13.1.2. Loss Functions#

Loss functions are the objective minimised by the Solvers. They measure the discrepancy between a test representation and a candidate prevalence-weighted mixture of the training representations. A quantifier family is largely defined by the (representation, loss, solver) triple it composes, and the same loss is reused across several methods.

13.1.2.1. Role and mechanism#

Given the per-class descriptors and a candidate prevalence \(p\), a loss \(\mathcal{L}(p)\) scores how well the mixture reproduces the test descriptor; the solver returns the \(p\) that minimises it. The factory get_loss builds any of the losses below by name.

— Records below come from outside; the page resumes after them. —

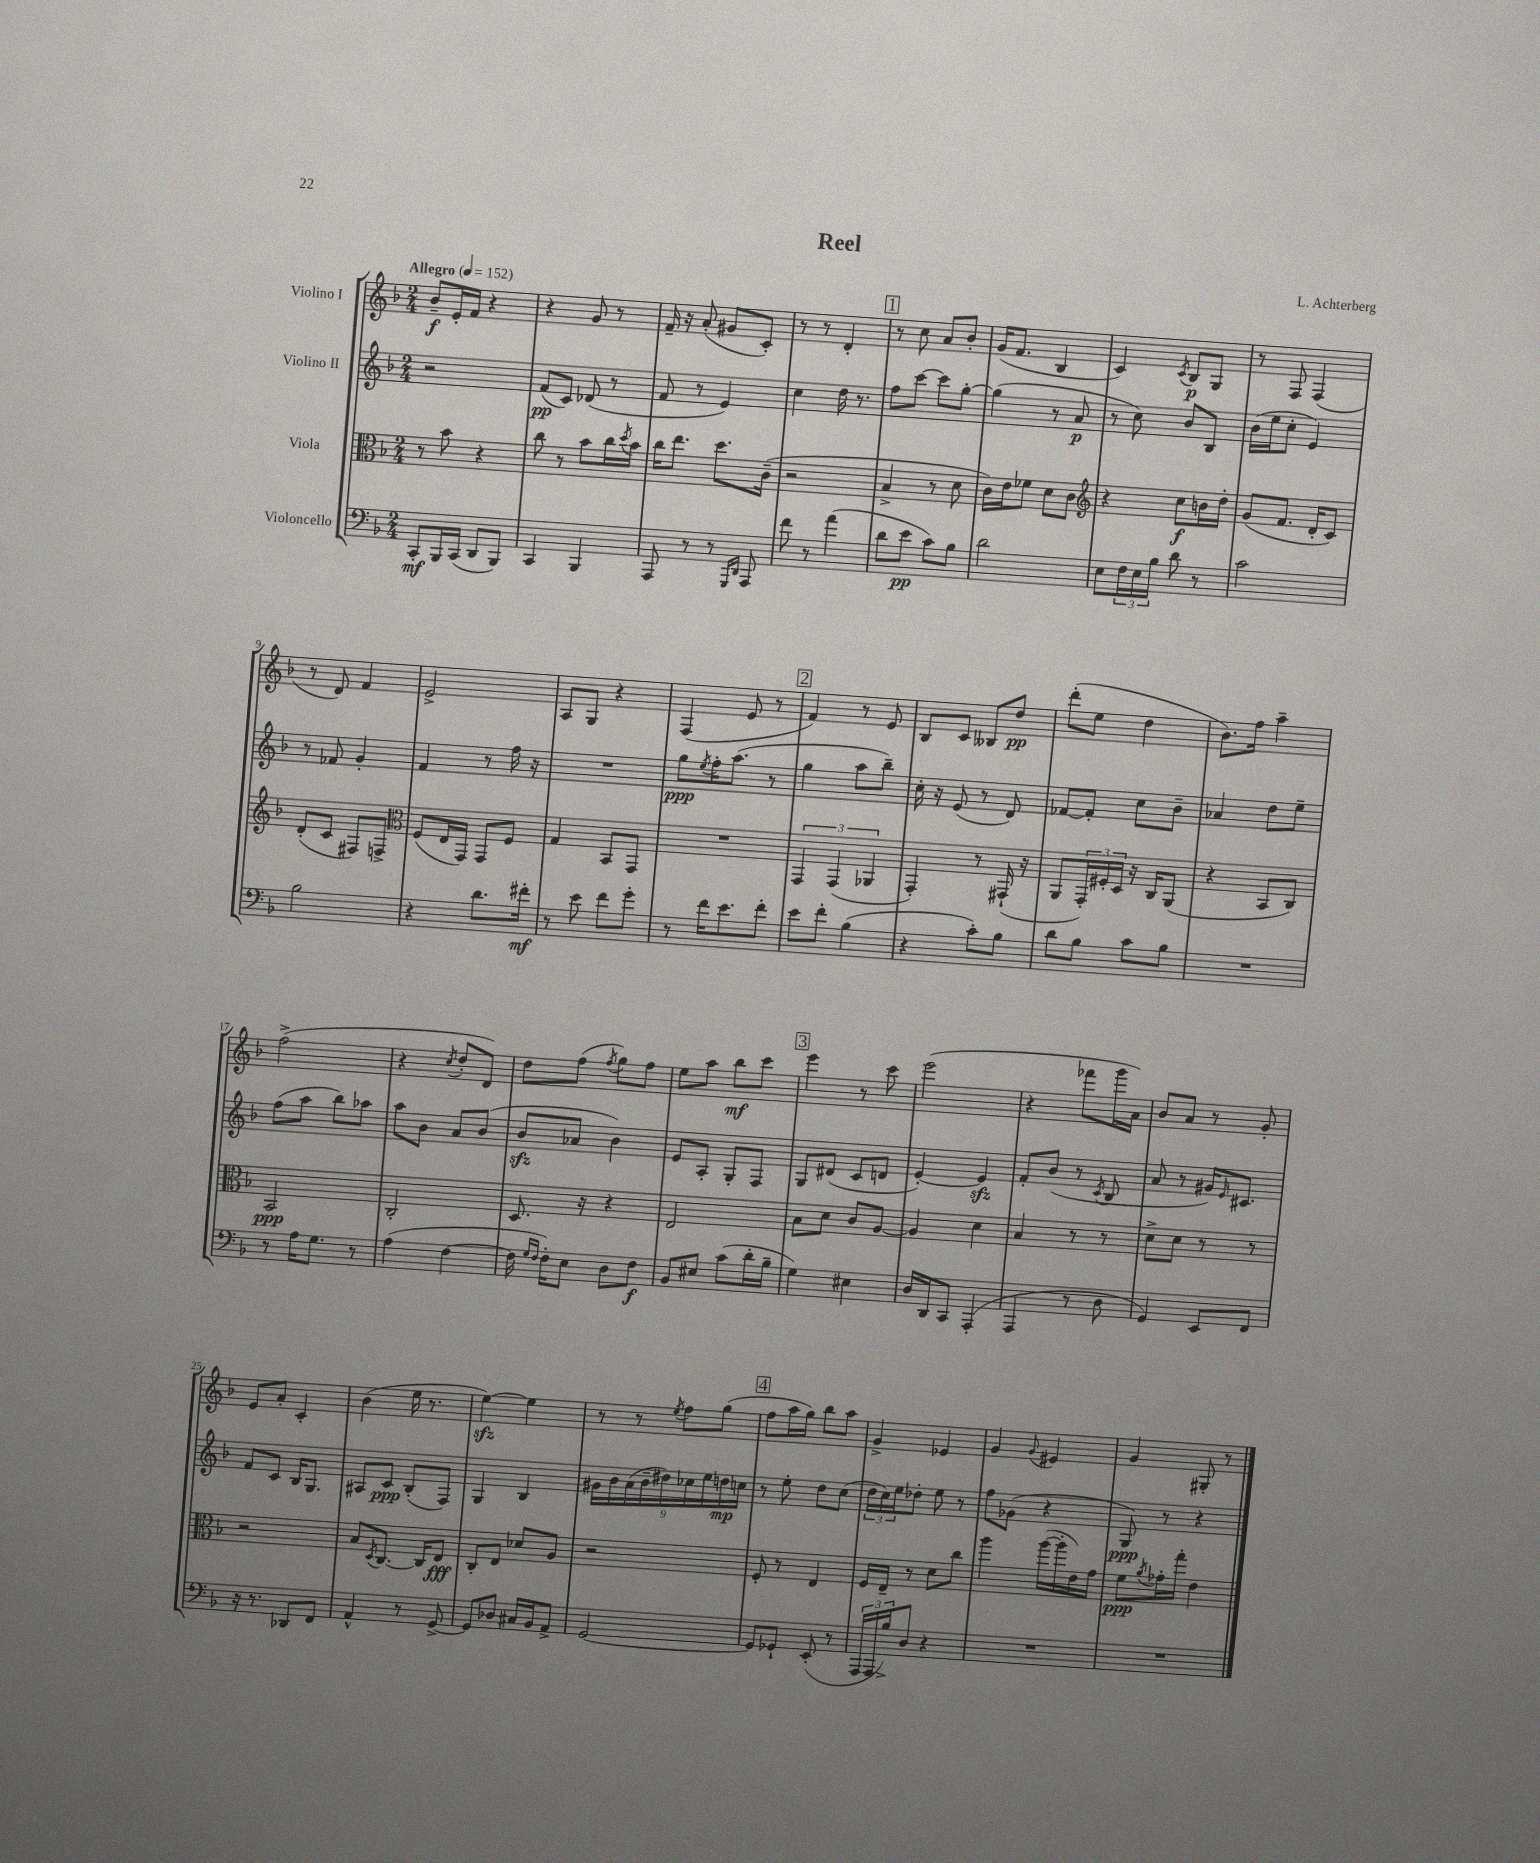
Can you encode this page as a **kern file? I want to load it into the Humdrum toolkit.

**kern	**kern	**kern	**kern
*staff4	*staff3	*staff2	*staff1
*clefF4	*clefC3	*clefG2	*clefG2
*k[b-]	*k[b-]	*k[b-]	*k[b-]
*M2/4	*M2/4	*M2/4	*M2/4
*MM152	*MM152	*MM152	*MM152
8CC'	8r	2r	8b-~
16BBB-	8b-	.	16e'
(16CC	.	.	16f
8DD	4r	.	4r
8BBB-)	.	.	.
=	=	=	=
4CC	8cc	(8f	4r
.	8r	8c)	.
4BBB-	8b-	(8d-	8g
.	16cc	8r	8r
.	8qdd	.	.
.	16b-	.	.
=	=	=	=
8AAA	16cc	8f	16f~
.	8.ee	.	16r
8r	.	8r	(8a'
8r	8.dd	4e)	8g#
16qqGGG	.	.	.
16qqDD	.	.	.
8AAA	.	.	8c')
.	(16c~	.	.
=	=	=	=
8f	2r	4cc	8r
8r	.	.	8r
(4a	.	16dd	4d'
.	.	8.r	.
=	=	=	=
8d	4B-^	8ff	8r
8e	.	[8ccc	8cc
8c)	8r	8ccc]	8a
8B-	8d	[8gg'	8b-'
=	=	=	=
2d	16c)	(4gg]	(16g
.	16e	.	8.f
.	8f-	.	.
.	8d	8r	4B-
.	8c	8a	.
=	=	=	=
*	*clefG2	*	*
8E	4r	8r	4c)
24F	.	8cc)	.
24E	.	.	.
24B-	.	.	.
.	.	.	8qc
8d	8cc	8b-	8B-
8r	16b	8B-	8G
.	16dd'	.	.
=	=	=	=
2c	(8g	(16b-	8r
.	.	16ee	.
.	8.f	8cc'	8F
.	.	4e)	(4F
.	16d'	.	.
.	8c)	.	.
=	=	=	=
2B-	(8d'	8r	8r
.	8c	8f-	8d)
.	8F#)	4g'	4f
.	8F^	.	.
=	=	=	=
*	*clefC3	*	*
4r	(8F	4f	2e^
.	16E	.	.
.	16GG)	.	.
8.d	8GG	8r	.
.	8F	16ff	.
16f#'	.	16r	.
=	=	=	=
8r	4G	2r	8A
8e	.	.	8G
8f	8BB-	.	4r
8g'	8GG	.	.
=	=	=	=
8r	2r	8gg	(4F
.	.	8qee	.
16f	.	16ff'	.
8.e	.	(8.aa	.
.	.	.	8e
8f'	.	8r	8r
=	=	=	=
8e	6GG	4gg	4f)
8f'	.	.	.
.	(6GG	.	.
(4B-	.	8aa	8r
.	6AA-	.	.
.	.	8bb-~)	8e
=	=	=	=
4r	4GG')	16cc'	8B-
.	.	16r	.
.	.	(8e	8c
8c')	8r	8r	8B--
8B-	(16GG#`	8d)	8dd
.	16r	.	.
=	=	=	=
8d	8AA	[8f-	(8ddd'
8B-	24GG')	8f-']	8ee
.	24F#'	.	.
.	24D	.	.
8c	16r	8cc	4dd
.	16C	.	.
8B-	(8AA	8b-~	.
=	=	=	=
2r	4r	4a-	8.b-)
.	.	.	16ff
.	8BB-	8dd	4aa~
.	8C)	8ee~	.
=	=	=	=
8r	2BB-	(8ff	(2ff^
16A	.	8aa	.
8.G	.	.	.
.	.	8bb-)	.
8r	.	8aa-	.
=	=	=	=
(4A	2C'	8aa	4r
.	.	8b-	.
.	.	.	8qcc
[4F	.	8a	8dd'
.	.	(8b-	8d)
=	=	=	=
16F]	8.D	8b-	8dd
16qqG	.	.	.
16qqF	.	.	.
16F')	.	.	.
8E	.	8a-	(8ff
.	16r	.	.
.	.	.	8qff
8D	4r	4b-)	8gg)
8F	.	.	8ff
=	=	=	=
8BB-	2E	8e	8ee
8E#	.	8A'	8aa
(8c	.	8G'	8bb-
16d'	.	8F	8ccc
16B-~	.	.	.
=	=	=	=
4G)	8B-	8G	4eee
.	8d	(8d#	.
4E#	8c	8c	8r
.	[8A	8d	8ccc
=	=	=	=
16D	4A]	[4e')	(2eee
16DD	.	.	.
8CC	.	.	.
(4AAA'	4d	4e]	.
=	=	=	=
4AAA	4B-	8f'	4r
.	.	(8b-	.
8r	8r	8r	8fff-
.	.	8qc	.
8D	8r	8B-	16ggg
.	.	.	16a)
=	=	=	=
4GG)	8d^	8a	8b-
.	8d	8r	8a
8EE	8r	16g#)	8r
.	.	16qqe	.
.	.	8.c#	.
8FF	8r	.	8g'
=	=	=	=
16r	2r	8f	8e
8.r	.	.	.
.	.	8c	8a'
8DD-	.	16B-	4c'
.	.	8.G	.
8FF	.	.	.
=	=	=	=
4AA^^	8B-	8A#	(4b-
.	8qD	.	.
.	[8.C	8c	.
8r	.	(8B-'	16ee
.	16C]	.	8.r
[8GG^	8E	8F)	.
=	=	=	=
8GG]	8C'	4G	[4ee)
8D-	8E	.	.
16C#	8d-	4B-	4ee]
16BB-	.	.	.
8AA^	8A	.	.
=	=	=	=
[2GG	2r	18g#	8r
.	.	18b-	.
.	.	(18a	.
.	.	.	8r
.	.	18b-~	.
.	.	18dd#)	.
.	.	.	8qee
.	.	.	8ff
.	.	18cc-	.
.	.	18ee	.
.	.	.	(8gg
.	.	18dd	.
.	.	18cc	.
=	=	=	=
8GG]	8F'	8r	8ff
8GG-`	8r	8ee'	16aa
.	.	.	16gg)
(8EE'	4E	8dd	8bb-
8r	.	(8cc	8aa
=	=	=	=
24AAA	16F	24dd	4g^
24AAA	.	24cc)	.
.	16E~	.	.
24B-^)	.	24ee	.
8D	8r	8dd-'	.
4r	8d	8ee	4e-
.	8cc	8r	.
=	=	=	=
2r	4aa	8ff	4g
.	.	(8g-	.
.	.	.	8qqg
.	([16aa	4r	4e#
.	16aa']	.	.
.	16e)	.	.
.	16g	.	.
=	=	=	=
2r	8f	8G)	4g
.	8qa	.	.
.	16g-'	8r	.
.	16gg'	.	.
.	4e	4r	8G#'
.	.	.	8r
==	==	==	==
*-	*-	*-	*-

Loss	Objective (in words)	Used by
`DistanceLoss`	Selectable distribution distance (Hellinger, Topsoe, prob-symm, …).	DyS, HDy, HDx
`LeastSquaresLoss`	Squared error \(\lVert y - X p \rVert^2\) of the linear system.	GACC, GPACC, FM, MMD_RKHS
`HellingerSurrogateLoss`	\(-\sum_i \sqrt{p_i q_i}\), a gradient-friendly squared-Hellinger surrogate.	GHDy, GHDx, KDEyHD
`EnergyLoss`	Energy-distance quadratic \(p^\top(2q - M p)\).	EDy, EDx
`NegativeLogLikelihoodLoss`	Negative log-likelihood of the mixture density.	EMQ, KDEyML, GKDEyML, MLPE
`MixtureNegativeLogLikelihoodLoss`, `RegularizedMixtureNLLLoss`	Mixture NLL built from per-class likelihoods, optionally with a simplex-smoothness penalty.	likelihood-compose quantifiers

BaseLoss defines the callable interface; custom losses subclass it.

13.1.2.2. Choosing a loss#

Distance / Hellinger-surrogate losses drive the histogram and KDE matching methods; Topsoe is usually the best general distance for DyS.
Least squares implements the unified constrained-regression objective.
Energy is the closed quadratic behind the energy-distance methods.
Negative log-likelihood is the maximum-likelihood objective behind EM and KDE-ML quantifiers.

13.1.2.3. Used by#

The loss is the second element of the (representation, loss, solver) triple; see Distribution Matching and Likelihood-Based Quantification.

13.1.2.4. Example#

from mlquantify.losses import get_loss

loss = get_loss("hellinger")
value = loss([0.4, 0.6], [0.5, 0.5])

13.1.2.5. References#

See also

Representations and Solvers for the other two elements of the matching triple.